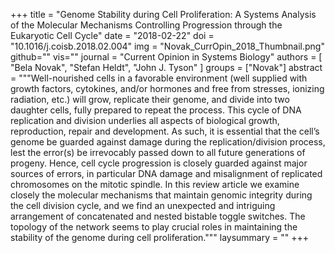+++
title = "Genome Stability during Cell Proliferation: A Systems Analysis of the Molecular Mechanisms Controlling Progression through the Eukaryotic Cell Cycle"
date = "2018-02-22"
doi = "10.1016/j.coisb.2018.02.004"
img = "Novak_CurrOpin_2018_Thumbnail.png"
github=""
vis=""
journal = "Current Opinion in Systems Biology"
authors = [
  "Bela Novak",
  "Stefan Heldt",
  "John J. Tyson"
]
groups = ["Novak"]
abstract = """Well-nourished cells in a favorable environment (well supplied with growth factors, cytokines, and/or hormones and free from stresses, ionizing radiation, etc.) will grow, replicate their genome, and divide into two daughter cells, fully prepared to repeat the process. This cycle of DNA replication and division underlies all aspects of biological growth, reproduction, repair and development. As such, it is essential that the cell’s genome be guarded against damage during the replication/division process, lest the error(s) be irrevocably passed down to all future generations of progeny. Hence, cell cycle progression is closely guarded against major sources of errors, in particular DNA damage and misalignment of replicated chromosomes on the mitotic spindle. In this review article we examine closely the molecular mechanisms that maintain genomic integrity during the cell division cycle, and we find an unexpected and intriguing arrangement of concatenated and nested bistable toggle switches. The topology of the network seems to play crucial roles in maintaining the stability of the genome during cell proliferation."""
laysummary = ""
+++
┄┄┄┄┄┄
• **Goal of the exercise**:
To answer, copy each line from the material above that has the word "Systems".

• **Answer below**:
title = "Genome Stability during Cell Proliferation: A Systems Analysis of the Molecular Mechanisms Controlling Progression through the Eukaryotic Cell Cycle"
journal = "Current Opinion in Systems Biology"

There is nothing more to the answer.